Personally Malthus was a kindly and accomplished man, who followed what he believed to be the truth, and who endured without a complaint the abuse and misunderstanding to which his writings exposed him. The aim of the Essay was to supply a reasoned corrective to the theories regarding the perfectibility of society, which had been diffused by Rousseau and his school, and which had been advocated in England by Godwin. Malthus maintained that such optimistic hopes are rendered baseless by the natural tendency of population to increase faster than the means of subsistence. He pointed out that both in the animal and vegetable kingdoms life was so prolific that if allowed free room to multiply it would fill millions of worlds in the course of a few thousand years. The only limit to its increase is the want of room and food. With regard to man, the question is complicated by the fact that the instinct of propagation is controlled by reason; but even in his case the ultimate check to population is the want of food, only it seldom operates directly, but takes a variety of forms in accordance with the complexity of human society. The more immediate checks are either preventive or positive. The former appear as moral restraint or vice. The positive checks are exceedingly various, including 'all unwholesome occupations, severe labour and exposure to the seasons, extreme poverty, bad nursing of children, large towns, 'excesses of all kinds, the whole train of common diseases and epidemics, wars, plague, and famine.' Malthus goes on to illustrate the action of his principle by a review of the history of the different nations and races, showing what are the actual checks that have limited population—celibacy, wars, infanticide, plagues, vicious practices—and proving that the population difficulty has affected the development of society from the beginning.

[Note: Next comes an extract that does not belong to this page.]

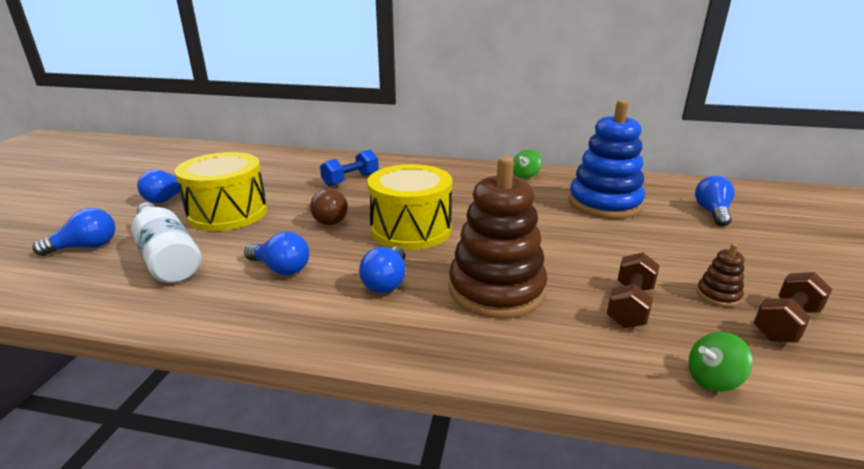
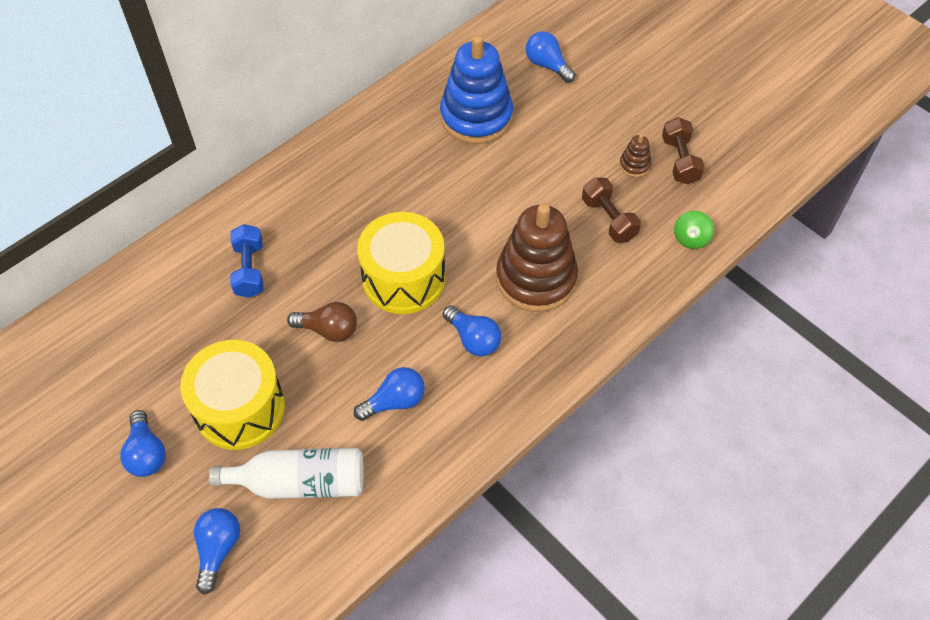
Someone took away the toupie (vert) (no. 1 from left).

It cannot be said that Malthus was original in his exposition of the theory of population. It is a theme of both Plato and Aristotle. Shortly before the time of Malthus the problem had been handled by Benjamin Franklin, Hume, and many other writers. Malthus crystallised the views of those writers, and presented them in systematic form with elaborate proofs derived from history. In certain details and in the form of exposition the Essay may be criticised; but the broad principles of it can be doubted only by those who do not understand the question. The enormous increase of the means of subsistence attained by colonisation and modern industrial development has only for a time postponed the population difficulty for the world at large, while its pressure is still felt in the more thickly peopled centres both of Europe and of the East. At the present time the most interesting feature of Malthus is his relation to Darwin. Darwin saw 'on reading Malthus On Population that natural selection was the inevitable result of the rapid increase of all organic beings,' for such rapid increase necessarily leads to the struggle for existence. To prevent misunderstanding it should be added that Malthus gives no sanction to the theories and practices currently known as Malthusianism. In this reference Malthus approved only of the principle of moral self-restraint; 'do not marry till you have a fair prospect of supporting a family.' Besides his Essay on the Principle of Population Malthus wrote two important works, An Inquiry into the Nature and Progress of Rent and Principles of Political Economy. See Memoir by Dr Otter, Bishop of Chichester (prefixed to 2d ed., 1836, of the Principles of Political Economy); also Bonar's Malthus and his Work (1885).